Zygote gradient results in slow Tuple getindex calls

Hey,

I’m working on an optimization problem and I’m using Zygote to calculate the gradients (code).

Initially a lot of the chain rules were implemented manually by code but then I switched so that Zygote can do this stuff.
Unfortunately the performance seemed to drop despite I defined computationally intensive adjoints explicitly. So I would have expected that Zygote only has to apply a few chain rules and summations.

To find the source of the performance drop, I did a profiling.

That fft.jl uses a lot of time is reasonable since all computationally expensive calculations are FFTs. I’m more wondering about tuple.jl and getindex. By clicking on getindex I got information that it is also connected to tuples.

In my source code I’m not using tuples directly except for the adjoint definitions. For example

function conv_aux(conv, rec, otf)
    return conv(rec, otf)
end

function ChainRulesCore.rrule(::typeof(conv_aux), conv, rec, otf)
    Y = conv_aux(conv, rec, otf)
    function conv_aux_pullback(barx)
        return NO_FIELDS, DoesNotExist(), conv(barx, conj(otf)), DoesNotExist()
    end
    return Y, conv_aux_pullback
end

and here.

I’m not really experienced in profiling or using AD, and I would be really happy if someone could give me some hints how to improve performance and why the tuples seem to cause issues.

Thanks a lot,

Felix

1 Like

I guess I found the reason for the many calls of tuple.
It was connected to a max(0.1, conv_aux(conv, rec, otf).

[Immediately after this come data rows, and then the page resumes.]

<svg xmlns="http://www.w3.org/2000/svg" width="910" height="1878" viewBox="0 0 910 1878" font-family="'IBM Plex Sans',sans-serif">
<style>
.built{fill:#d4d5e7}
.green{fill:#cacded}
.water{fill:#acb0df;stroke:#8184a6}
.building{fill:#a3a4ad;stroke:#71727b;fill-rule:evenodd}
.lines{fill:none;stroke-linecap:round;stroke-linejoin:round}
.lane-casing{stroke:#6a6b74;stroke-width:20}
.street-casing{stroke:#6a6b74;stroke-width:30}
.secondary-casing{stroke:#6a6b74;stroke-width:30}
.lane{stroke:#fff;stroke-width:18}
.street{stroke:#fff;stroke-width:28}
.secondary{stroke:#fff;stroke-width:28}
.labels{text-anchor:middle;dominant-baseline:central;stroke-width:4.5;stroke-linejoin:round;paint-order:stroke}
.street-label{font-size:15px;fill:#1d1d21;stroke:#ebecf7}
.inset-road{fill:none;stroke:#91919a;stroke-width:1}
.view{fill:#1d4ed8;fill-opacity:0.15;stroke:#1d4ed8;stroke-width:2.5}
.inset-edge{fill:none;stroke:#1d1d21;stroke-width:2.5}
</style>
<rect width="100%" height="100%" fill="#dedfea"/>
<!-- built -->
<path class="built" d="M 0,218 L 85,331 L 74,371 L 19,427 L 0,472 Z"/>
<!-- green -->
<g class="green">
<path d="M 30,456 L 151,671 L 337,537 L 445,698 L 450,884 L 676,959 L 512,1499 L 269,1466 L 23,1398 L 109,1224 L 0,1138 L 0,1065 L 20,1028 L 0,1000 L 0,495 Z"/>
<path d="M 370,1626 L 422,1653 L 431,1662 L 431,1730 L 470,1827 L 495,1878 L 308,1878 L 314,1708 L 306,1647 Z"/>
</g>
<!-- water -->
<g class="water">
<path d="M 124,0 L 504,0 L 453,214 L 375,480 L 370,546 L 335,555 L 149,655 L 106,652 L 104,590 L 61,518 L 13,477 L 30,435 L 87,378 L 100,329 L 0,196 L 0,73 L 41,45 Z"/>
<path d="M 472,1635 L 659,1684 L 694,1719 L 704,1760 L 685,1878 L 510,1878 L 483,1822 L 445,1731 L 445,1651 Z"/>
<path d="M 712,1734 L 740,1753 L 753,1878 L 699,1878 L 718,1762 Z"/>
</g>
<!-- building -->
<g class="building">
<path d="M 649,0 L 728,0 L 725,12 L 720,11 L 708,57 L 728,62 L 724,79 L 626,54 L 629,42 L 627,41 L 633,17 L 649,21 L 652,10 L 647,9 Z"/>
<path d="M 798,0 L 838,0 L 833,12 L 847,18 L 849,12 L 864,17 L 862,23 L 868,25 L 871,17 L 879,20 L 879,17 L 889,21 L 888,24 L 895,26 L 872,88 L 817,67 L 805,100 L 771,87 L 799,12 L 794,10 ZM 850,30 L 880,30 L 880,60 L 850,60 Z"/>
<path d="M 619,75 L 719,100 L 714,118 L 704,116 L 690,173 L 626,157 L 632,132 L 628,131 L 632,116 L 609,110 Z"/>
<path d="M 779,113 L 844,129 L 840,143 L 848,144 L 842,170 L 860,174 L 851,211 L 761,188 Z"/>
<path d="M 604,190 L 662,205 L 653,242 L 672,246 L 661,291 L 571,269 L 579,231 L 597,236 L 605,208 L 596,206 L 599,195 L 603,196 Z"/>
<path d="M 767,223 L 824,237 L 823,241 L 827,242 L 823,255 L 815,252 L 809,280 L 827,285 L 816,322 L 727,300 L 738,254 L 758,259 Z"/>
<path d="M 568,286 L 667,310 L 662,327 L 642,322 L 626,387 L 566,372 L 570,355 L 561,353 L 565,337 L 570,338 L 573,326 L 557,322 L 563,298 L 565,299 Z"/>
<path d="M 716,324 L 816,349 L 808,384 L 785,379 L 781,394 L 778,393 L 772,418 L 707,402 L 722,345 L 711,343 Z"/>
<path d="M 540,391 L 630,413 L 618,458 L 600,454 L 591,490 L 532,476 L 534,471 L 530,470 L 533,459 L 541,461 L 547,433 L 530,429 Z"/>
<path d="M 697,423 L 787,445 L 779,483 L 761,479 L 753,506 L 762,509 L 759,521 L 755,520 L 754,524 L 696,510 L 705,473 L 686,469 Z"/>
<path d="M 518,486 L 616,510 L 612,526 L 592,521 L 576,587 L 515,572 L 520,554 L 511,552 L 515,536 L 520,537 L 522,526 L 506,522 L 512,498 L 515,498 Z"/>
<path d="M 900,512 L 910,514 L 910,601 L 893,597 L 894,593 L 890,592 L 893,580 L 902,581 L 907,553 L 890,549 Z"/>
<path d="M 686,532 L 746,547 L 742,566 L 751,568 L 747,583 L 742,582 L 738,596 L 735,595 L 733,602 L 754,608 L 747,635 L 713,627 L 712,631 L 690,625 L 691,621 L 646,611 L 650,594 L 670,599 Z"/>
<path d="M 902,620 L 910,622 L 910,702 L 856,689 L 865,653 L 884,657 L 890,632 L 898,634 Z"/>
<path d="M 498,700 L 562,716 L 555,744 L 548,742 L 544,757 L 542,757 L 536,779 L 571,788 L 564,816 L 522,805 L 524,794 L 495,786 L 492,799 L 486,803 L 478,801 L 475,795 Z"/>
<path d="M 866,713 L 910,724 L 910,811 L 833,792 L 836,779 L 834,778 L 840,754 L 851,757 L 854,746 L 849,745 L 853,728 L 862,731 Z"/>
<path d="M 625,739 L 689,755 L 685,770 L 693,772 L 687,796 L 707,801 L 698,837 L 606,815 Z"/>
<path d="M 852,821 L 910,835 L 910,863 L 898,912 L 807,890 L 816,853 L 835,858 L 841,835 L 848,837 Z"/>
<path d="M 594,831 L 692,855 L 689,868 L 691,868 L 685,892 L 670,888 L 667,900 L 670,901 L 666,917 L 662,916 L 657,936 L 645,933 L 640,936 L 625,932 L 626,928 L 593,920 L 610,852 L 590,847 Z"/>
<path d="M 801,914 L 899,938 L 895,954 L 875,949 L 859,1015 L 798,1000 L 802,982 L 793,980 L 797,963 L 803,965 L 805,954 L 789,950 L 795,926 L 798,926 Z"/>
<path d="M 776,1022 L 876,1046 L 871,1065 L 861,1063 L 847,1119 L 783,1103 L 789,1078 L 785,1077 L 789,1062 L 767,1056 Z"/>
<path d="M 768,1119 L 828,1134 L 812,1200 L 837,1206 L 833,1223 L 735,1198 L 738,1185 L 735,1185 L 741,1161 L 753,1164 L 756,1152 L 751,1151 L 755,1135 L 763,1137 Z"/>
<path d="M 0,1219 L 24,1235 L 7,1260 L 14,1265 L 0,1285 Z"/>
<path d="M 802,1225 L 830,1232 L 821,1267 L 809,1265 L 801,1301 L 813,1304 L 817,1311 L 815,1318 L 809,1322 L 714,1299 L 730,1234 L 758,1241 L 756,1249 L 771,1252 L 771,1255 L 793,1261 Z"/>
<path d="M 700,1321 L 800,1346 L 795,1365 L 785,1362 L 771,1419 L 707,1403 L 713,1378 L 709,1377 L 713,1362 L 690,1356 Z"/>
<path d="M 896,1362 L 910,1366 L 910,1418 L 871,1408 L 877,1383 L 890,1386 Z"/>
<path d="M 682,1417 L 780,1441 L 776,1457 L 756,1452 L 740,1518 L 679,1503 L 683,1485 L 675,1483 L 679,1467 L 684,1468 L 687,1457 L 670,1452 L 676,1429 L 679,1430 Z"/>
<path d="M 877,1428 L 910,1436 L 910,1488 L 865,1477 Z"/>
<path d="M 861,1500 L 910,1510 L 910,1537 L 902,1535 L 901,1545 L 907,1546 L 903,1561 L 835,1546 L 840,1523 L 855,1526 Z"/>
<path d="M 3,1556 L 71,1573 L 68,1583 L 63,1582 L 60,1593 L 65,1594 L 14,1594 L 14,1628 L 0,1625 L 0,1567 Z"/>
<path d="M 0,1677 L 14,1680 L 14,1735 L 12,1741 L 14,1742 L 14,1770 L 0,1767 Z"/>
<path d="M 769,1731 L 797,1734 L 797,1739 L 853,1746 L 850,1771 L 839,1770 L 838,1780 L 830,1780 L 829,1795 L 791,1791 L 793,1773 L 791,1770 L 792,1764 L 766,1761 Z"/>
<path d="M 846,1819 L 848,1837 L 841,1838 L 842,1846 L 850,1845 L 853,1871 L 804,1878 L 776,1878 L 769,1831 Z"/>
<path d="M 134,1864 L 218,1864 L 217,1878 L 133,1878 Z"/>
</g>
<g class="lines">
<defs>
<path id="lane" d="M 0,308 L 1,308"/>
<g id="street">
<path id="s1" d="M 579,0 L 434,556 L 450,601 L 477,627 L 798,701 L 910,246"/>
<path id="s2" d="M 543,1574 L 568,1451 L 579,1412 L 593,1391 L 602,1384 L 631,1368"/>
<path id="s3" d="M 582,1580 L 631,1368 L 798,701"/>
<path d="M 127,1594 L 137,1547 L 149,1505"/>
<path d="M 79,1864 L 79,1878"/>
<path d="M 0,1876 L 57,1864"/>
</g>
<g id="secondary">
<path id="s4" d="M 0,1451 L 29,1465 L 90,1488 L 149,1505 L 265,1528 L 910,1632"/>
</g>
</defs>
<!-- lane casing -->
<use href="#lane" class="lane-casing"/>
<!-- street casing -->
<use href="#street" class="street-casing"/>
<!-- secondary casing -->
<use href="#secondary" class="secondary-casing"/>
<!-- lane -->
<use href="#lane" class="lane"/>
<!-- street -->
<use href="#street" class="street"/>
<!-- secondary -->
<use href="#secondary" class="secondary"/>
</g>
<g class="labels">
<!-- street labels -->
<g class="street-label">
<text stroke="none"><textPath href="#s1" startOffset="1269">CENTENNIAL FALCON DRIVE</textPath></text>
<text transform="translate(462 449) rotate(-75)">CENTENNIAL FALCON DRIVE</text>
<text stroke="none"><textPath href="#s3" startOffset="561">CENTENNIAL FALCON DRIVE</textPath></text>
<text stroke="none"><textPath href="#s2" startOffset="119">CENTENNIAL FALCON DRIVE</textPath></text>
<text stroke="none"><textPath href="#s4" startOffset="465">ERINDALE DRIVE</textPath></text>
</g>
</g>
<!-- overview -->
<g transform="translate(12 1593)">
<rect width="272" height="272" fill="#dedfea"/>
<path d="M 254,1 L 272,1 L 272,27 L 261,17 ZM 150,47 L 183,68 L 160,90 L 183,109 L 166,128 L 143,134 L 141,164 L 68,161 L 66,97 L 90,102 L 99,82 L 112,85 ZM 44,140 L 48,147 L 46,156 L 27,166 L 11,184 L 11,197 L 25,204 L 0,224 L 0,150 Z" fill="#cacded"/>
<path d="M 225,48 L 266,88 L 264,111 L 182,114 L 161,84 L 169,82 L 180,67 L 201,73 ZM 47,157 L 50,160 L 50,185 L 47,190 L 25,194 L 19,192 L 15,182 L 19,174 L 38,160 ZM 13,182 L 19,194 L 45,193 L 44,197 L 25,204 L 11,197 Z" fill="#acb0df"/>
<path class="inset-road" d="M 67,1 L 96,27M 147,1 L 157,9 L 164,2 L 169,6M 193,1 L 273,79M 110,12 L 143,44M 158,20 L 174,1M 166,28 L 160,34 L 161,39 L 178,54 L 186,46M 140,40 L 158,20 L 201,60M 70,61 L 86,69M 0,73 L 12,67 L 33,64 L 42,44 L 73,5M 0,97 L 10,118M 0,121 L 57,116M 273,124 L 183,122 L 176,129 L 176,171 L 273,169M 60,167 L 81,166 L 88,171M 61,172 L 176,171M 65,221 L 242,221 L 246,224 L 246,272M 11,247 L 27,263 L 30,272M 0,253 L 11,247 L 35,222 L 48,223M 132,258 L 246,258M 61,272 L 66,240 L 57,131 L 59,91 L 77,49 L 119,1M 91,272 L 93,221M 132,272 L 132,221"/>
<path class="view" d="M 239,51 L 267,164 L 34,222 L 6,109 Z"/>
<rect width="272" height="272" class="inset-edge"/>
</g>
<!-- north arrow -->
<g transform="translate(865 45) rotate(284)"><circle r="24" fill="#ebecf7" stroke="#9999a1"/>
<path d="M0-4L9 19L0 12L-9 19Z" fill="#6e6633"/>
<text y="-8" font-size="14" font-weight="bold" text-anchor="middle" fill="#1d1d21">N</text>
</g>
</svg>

I could reproduce that in a smaller example.

From a mathematical point of view that’s reasonable to cause troubles because this max function is not differentiable at 0.1.
I still would be interested why Zygote ends up in that tuples calls a lot.

Thanks and sorry that I didn’t really provide a small standalone example,

Felix

1 Like

Hey,

I can now provide a minimal working example:

using Zygote
using FFTW
using Profile
using StatProfilerHTML

N =1000
global psf = randn((N, N))
global img = randn((N, N))

function conv(img, psf)
    f_psf = fft(psf)
    f_img = fft(img)
    conv_res = real(ifft(f_psf .* f_img))
    #return max.(0.0, conv_res)
    return conv_res    
end 

f(img) = sum(conv(img, psf));

Zygote.gradient(f, img)[1]
@profilehtml Zygote.gradient(f, img)[1]

The results with max.:

And without:

So I’m not sure whether I’m at the right place to discuss this.

Thanks,

Felix

I think what you’re seeing here is that Zygote’s broadcasting isn’t very fast, except on cases where it has a special rule for that function:

julia> @btime gradient(x -> sum(1 .+ max.(0.0,x)), mat)  setup=(mat=randn(100,100));
  990.097 μs (50054 allocations: 1.84 MiB)

julia> using Flux # Flux.relu has a special rule

julia> @btime gradient(x -> sum(1 .+ relu.(x)), mat)  setup=(mat=randn(100,100));
  17.888 μs (6 allocations: 234.61 KiB)

julia> using Tullio # handles gradients without Broadcast.

julia> @btime gradient(x -> sum(@tullio y[i,j] := 1 + max(0.0,x[i,j])), mat)  setup=(mat=randn(100,100));
  22.290 μs (18 allocations: 156.80 KiB)

julia> using Tracker # different broadcasting, perhaps using ForwardDiff

julia> @btime Tracker.gradient(x -> sum(1 .+ max.(0.0,x)), mat)  setup=(mat=randn(100,100));
  94.865 μs (173 allocations: 709.87 KiB)
2 Likes

Hey,

thanks for the details.

Is it max.(0.0, x) or 1 .+ ... which causes the problems? I guess the first one, right?

Thanks,

Felix

Notice the crazy number of allocations in the first of your examples: about 5 per element of a 10000 entry array. The other non-Zygote examples have much less allocations.

I often observe a lot of allocations with Zygote and so far I haven’t really figured how to fix that properly.

Usually the forward passes are type stable in these situations.